Тихий ужас охватил зрителей. Жестокий характер Домициана был хорошо известен. История гласит, что он мог проводить целые дни, убивая мух шилом; что дало повод для остроумного ответа Вибия Криспа, который на вопрос: «Кто с императором?» — сказал: «Даже мухи нет». Хорошо известно, что он временами приказывал казнить своих самых близких друзей и самых любимых офицеров; более того, он покидал пир, чтобы наблюдать за предсмертными муками тех, кто вкушал его вместе с ним. В последнее время он становился все более подозрительным ко всем и всему. Он проникся великой ревностью к семье и потомкам Давида, одного из которых, как он слышал, его многочисленная семья почитала как Господа господствующих и Царя царей. Настолько этот страх влиял на него, что он разослал приказы своим гражданским и военным чиновникам на Востоке арестовать каждого потомка Давида, каждого родственника Искупителя и доставить в Рим. В соответствии с этим приказом два внука Святого Иуды, которые по еврейскому обычаю назывались «братьями», хотя в действительности были лишь двоюродными братьями нашего Господа, были отправлены из Иудеи в Рим и допрошены императором. Расспросив их об их семье и об империи их родственника, которого его приверженцы обожествляли, он отбросил свои страхи относительно их соперничества за трон и позорно их отпустил. [Сноска 118]
[Сноска 118: Евсевий, Церковная история.]

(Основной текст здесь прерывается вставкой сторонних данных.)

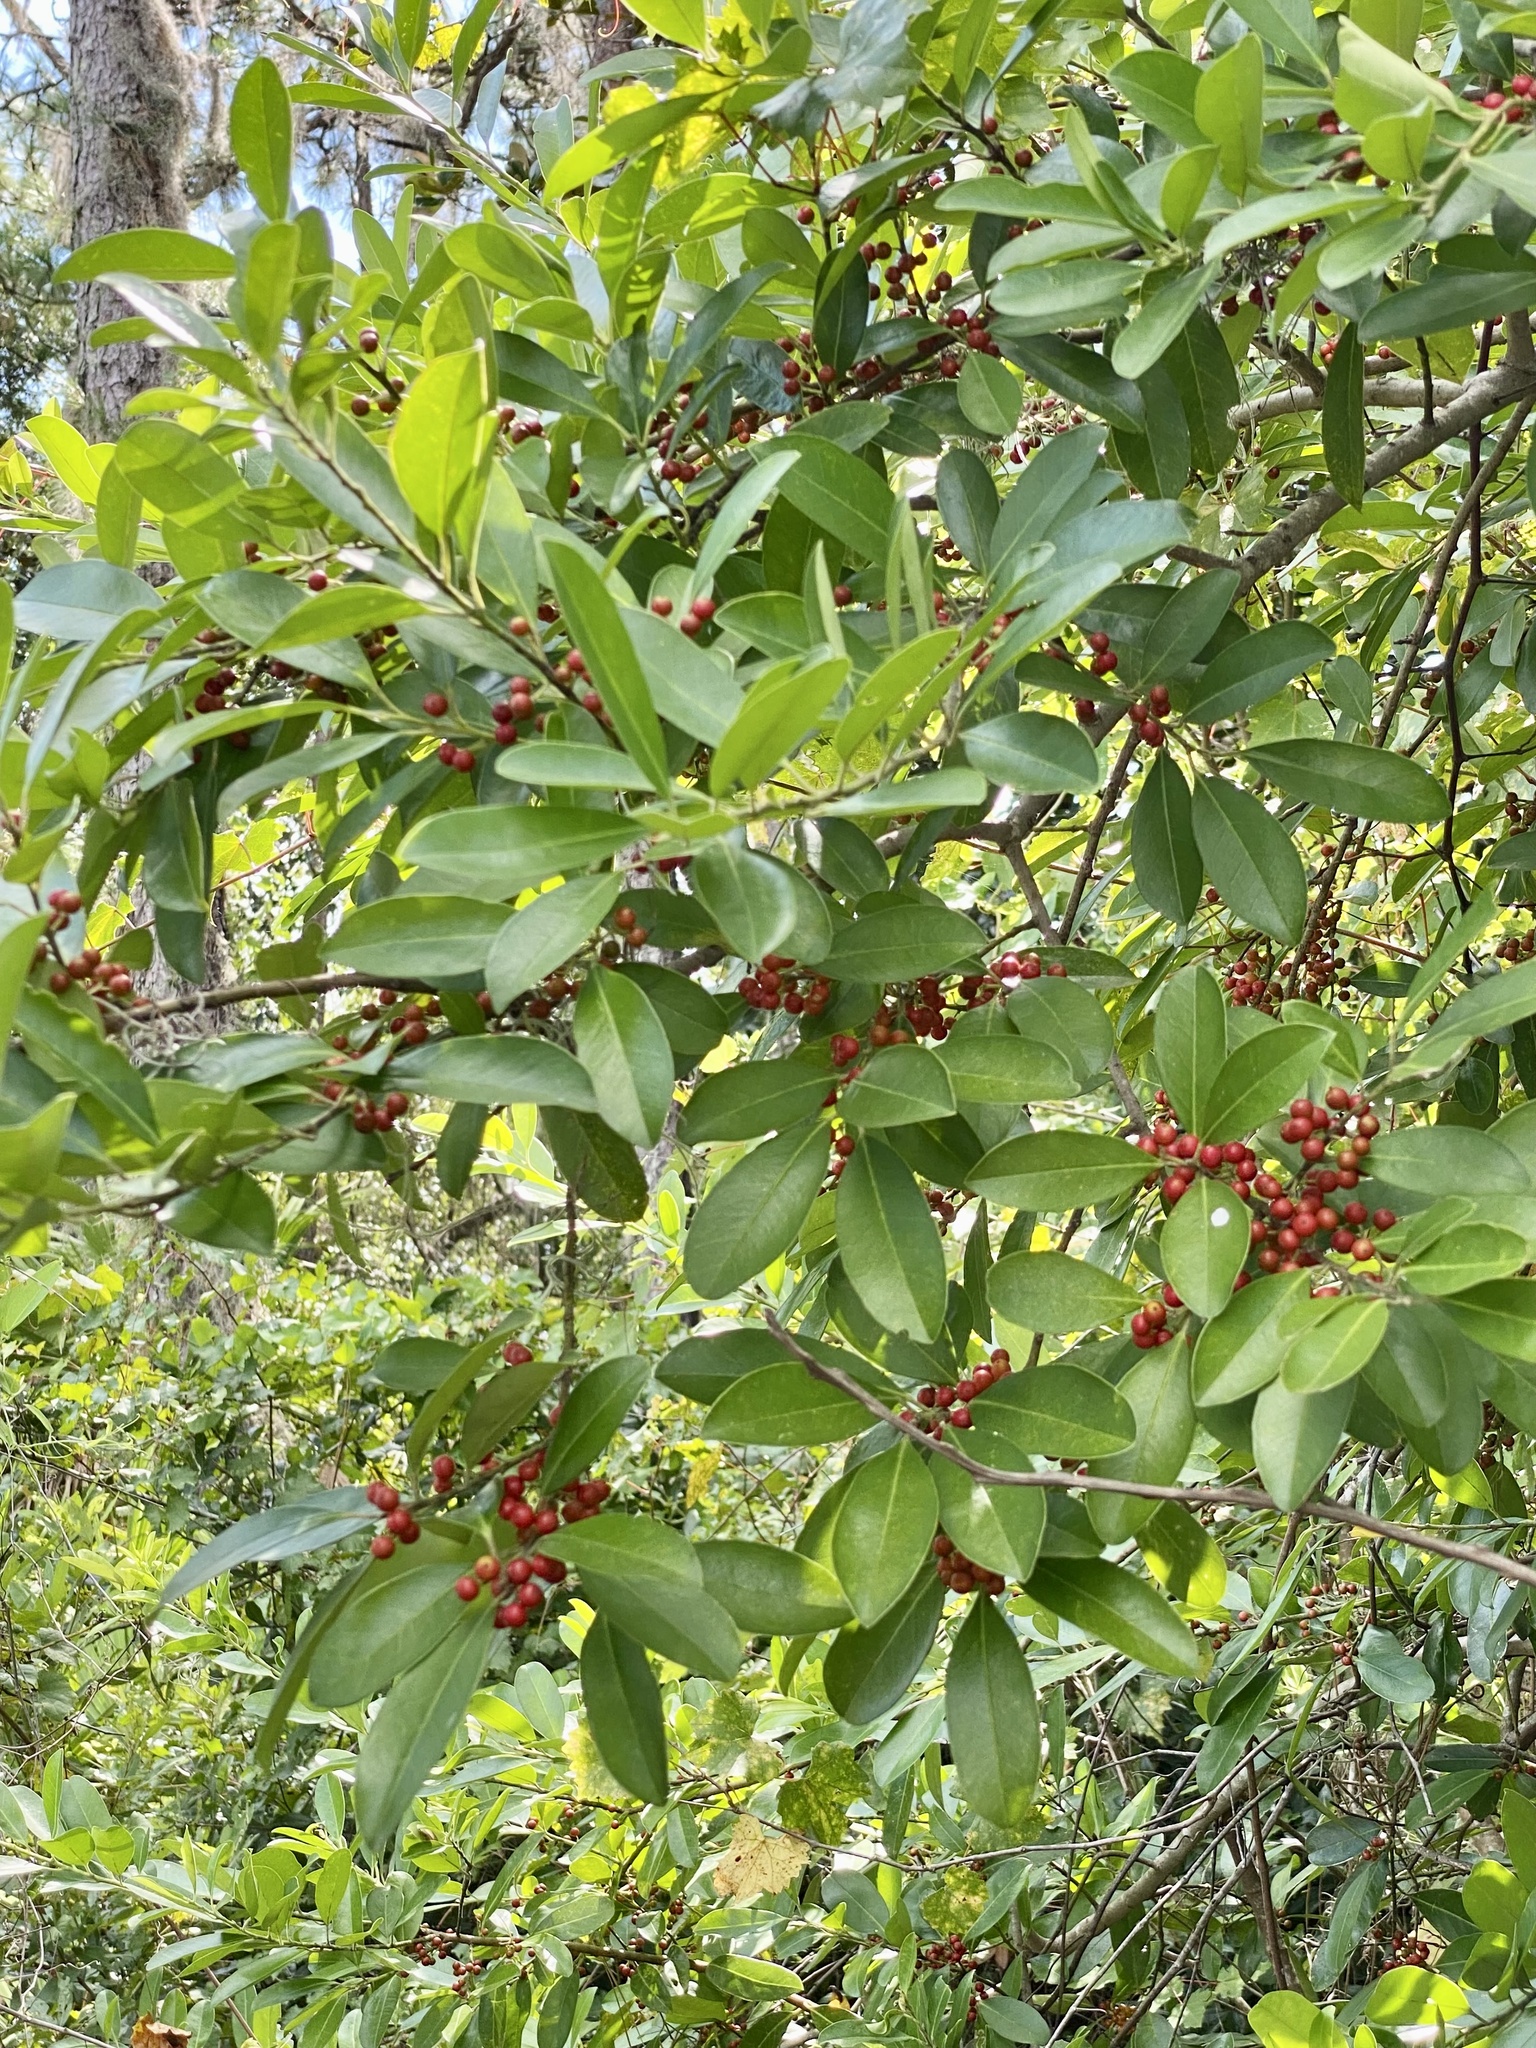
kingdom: Plantae
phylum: Tracheophyta
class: Magnoliopsida
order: Aquifoliales
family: Aquifoliaceae
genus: Ilex
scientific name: Ilex cassine
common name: Dahoon
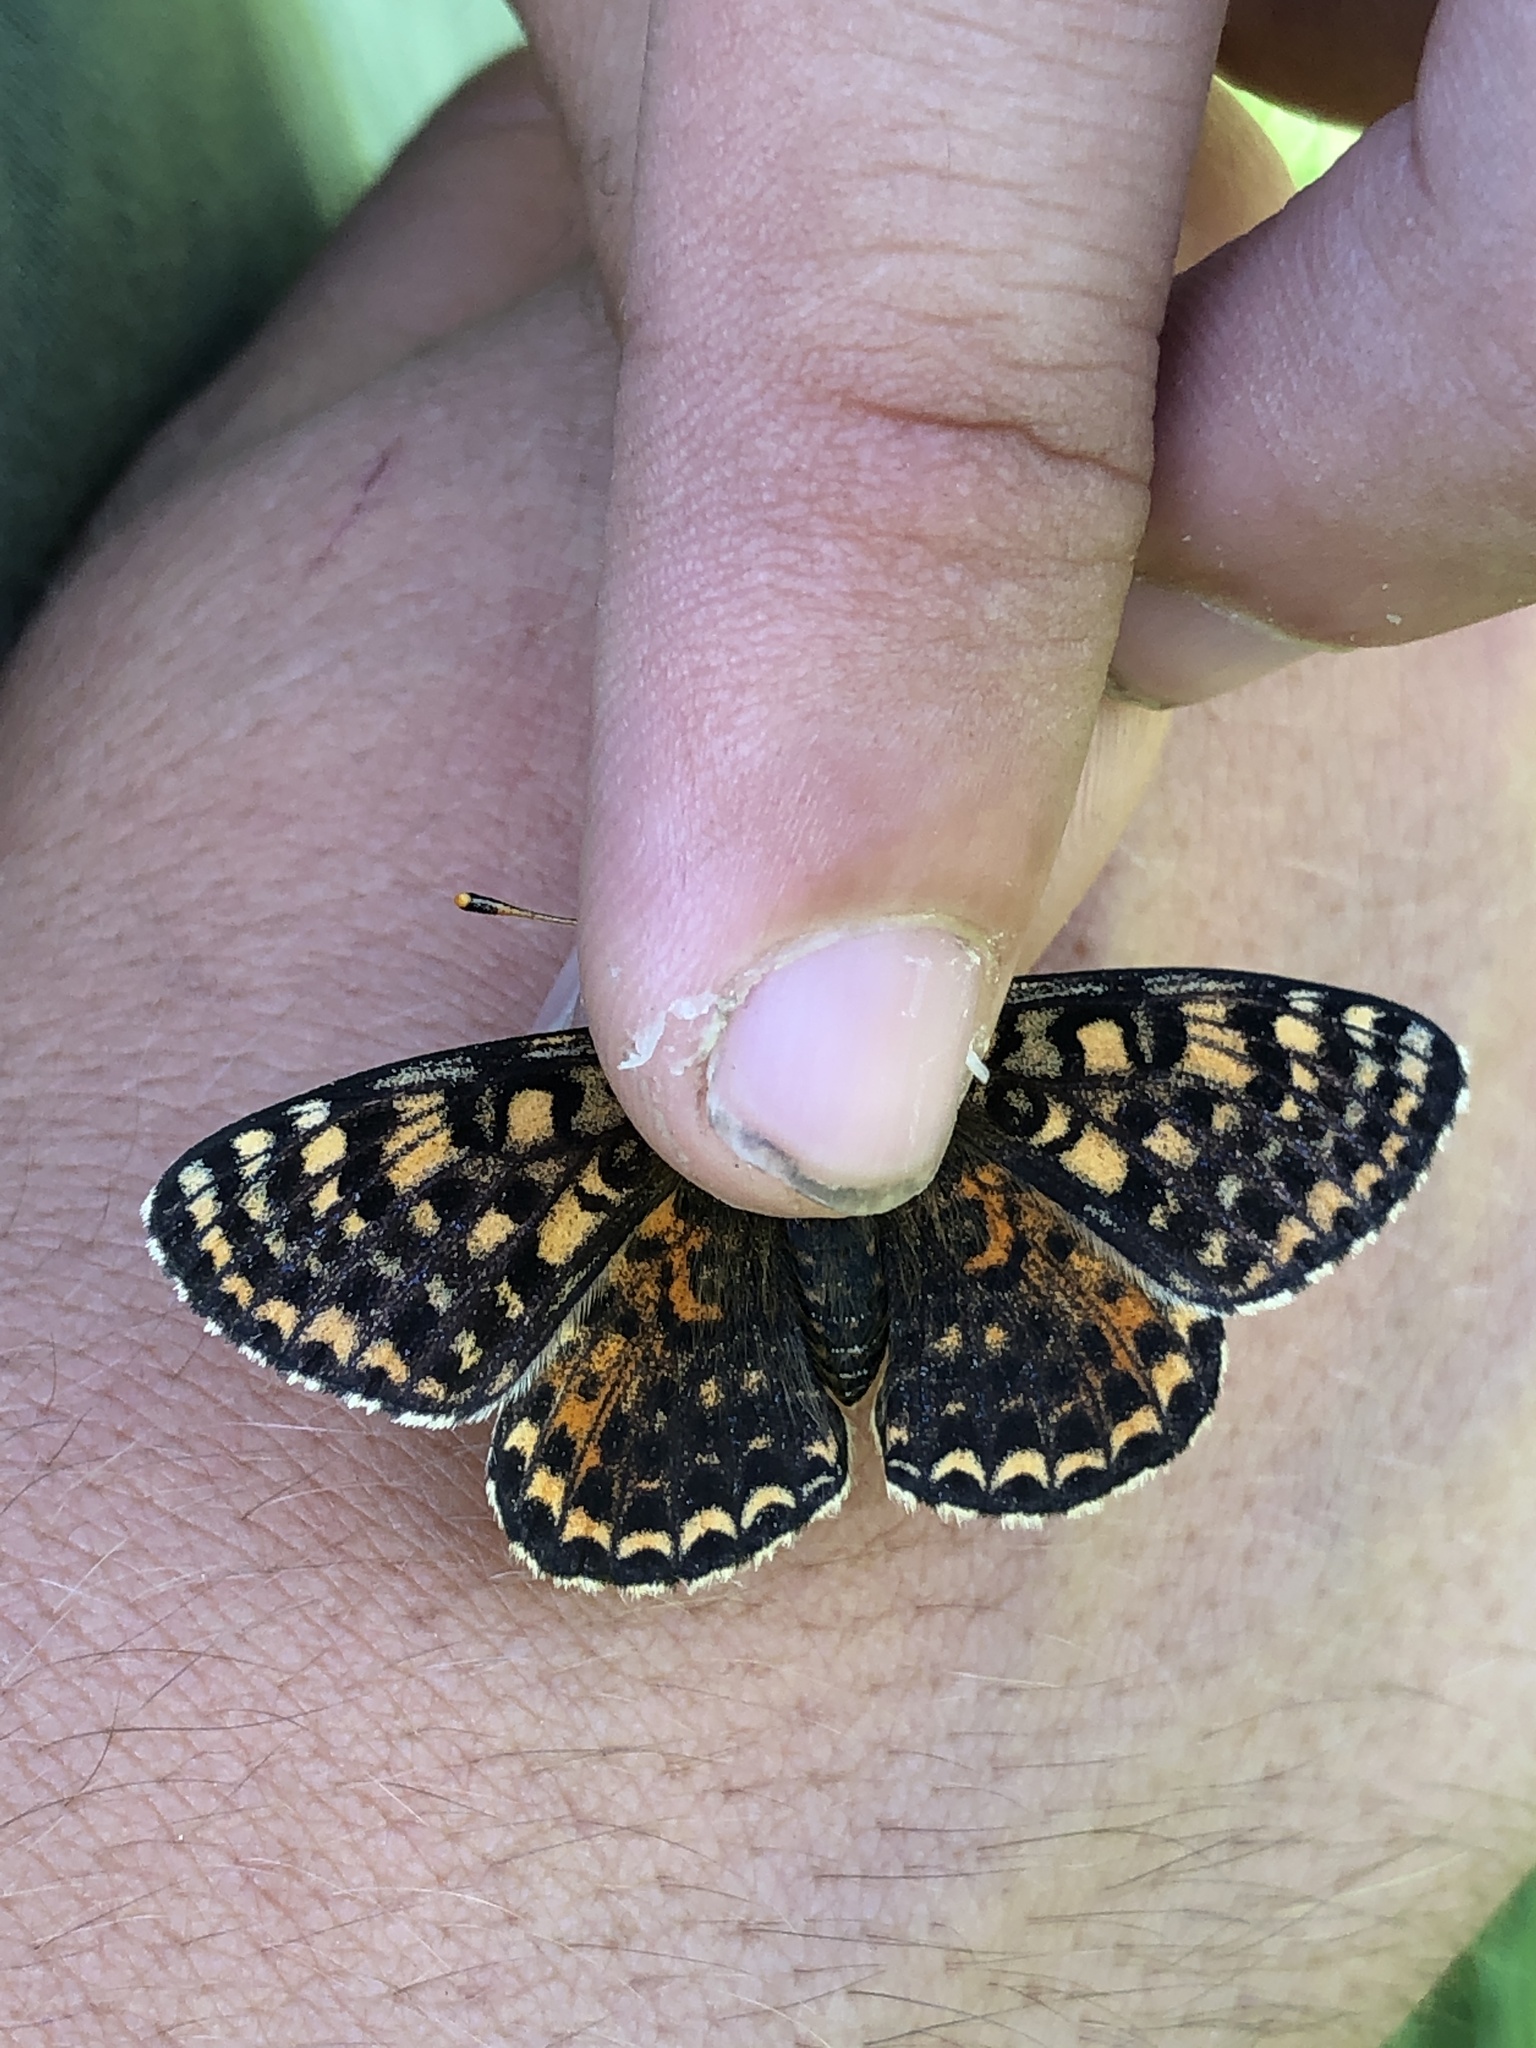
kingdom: Animalia
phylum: Arthropoda
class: Insecta
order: Lepidoptera
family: Nymphalidae
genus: Melitaea
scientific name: Melitaea didyma
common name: Spotted fritillary
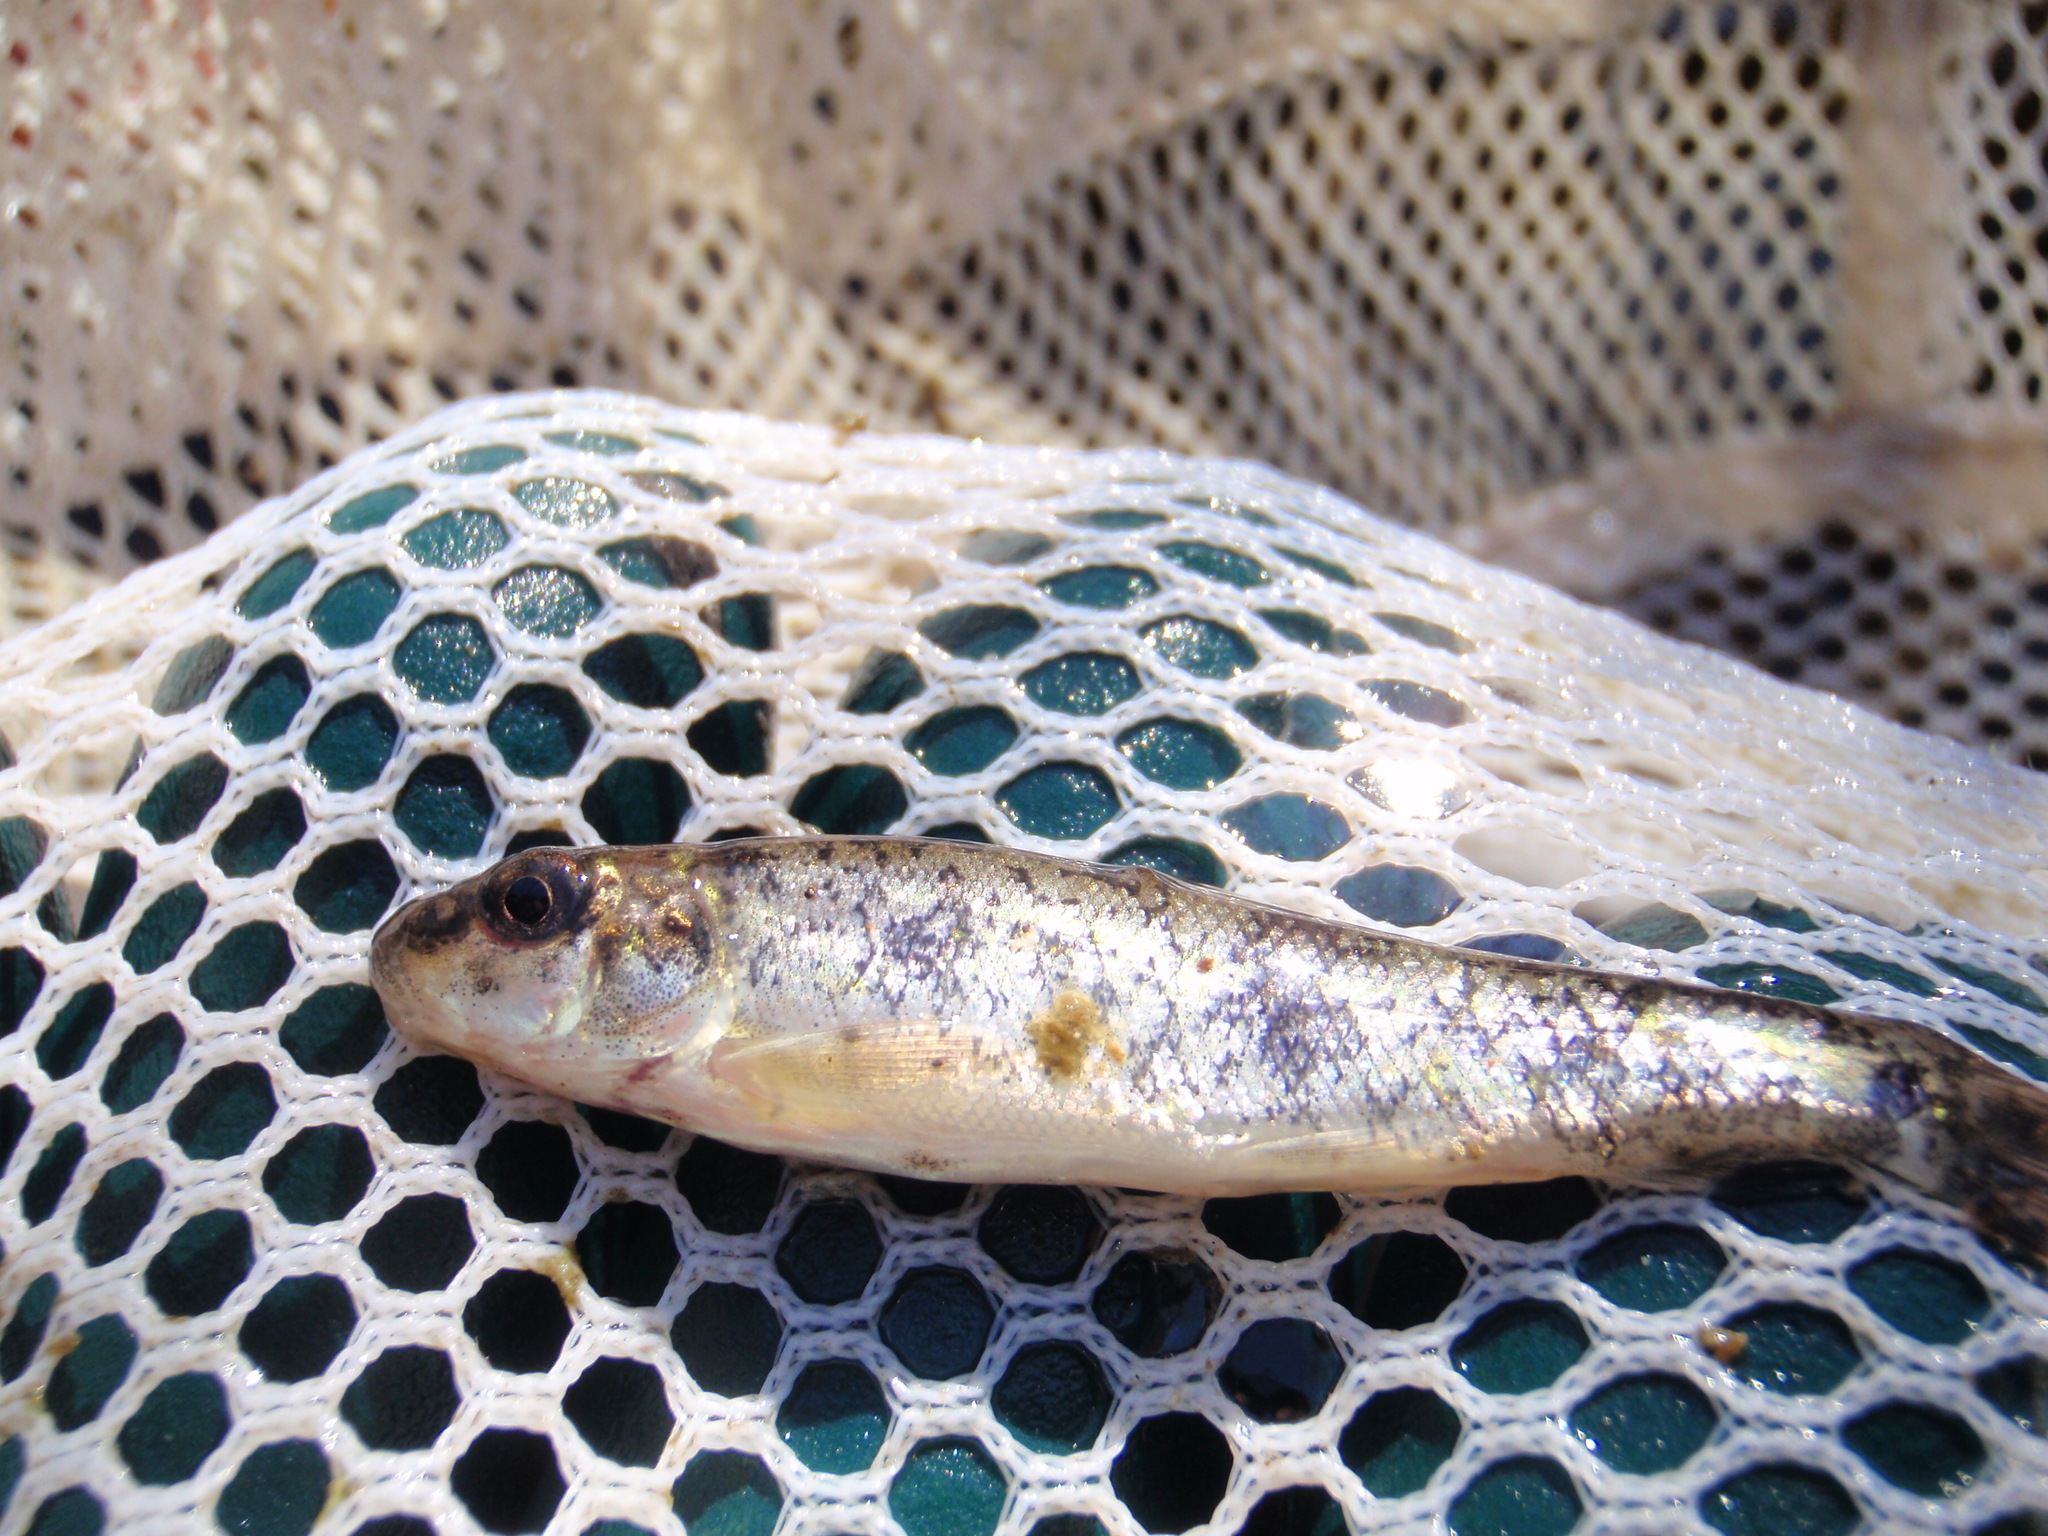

Они сказали ему, что они всего лишь бедные крестьяне, живущие на доходы от небольшой фермы близ Иерусалима; и в доказательство они подняли руки и показали ему ладони, огрубевшие и грязные от труда. Но хотя он отбросил свои страхи перед этими друзьями нашего Господа, он не перестал бояться растущего числа истинно верующих. Поэтому, как бы желая встать на равную высоту, он еще до событий нашей повести издал эдикт, которым повелел всем своим подданным обращаться к нему как к богу и воздавать божеское поклонение его статуе! Многие граждане, которые давали понять, что осознают абсурдность этого эдикта, были казнены на его глазах.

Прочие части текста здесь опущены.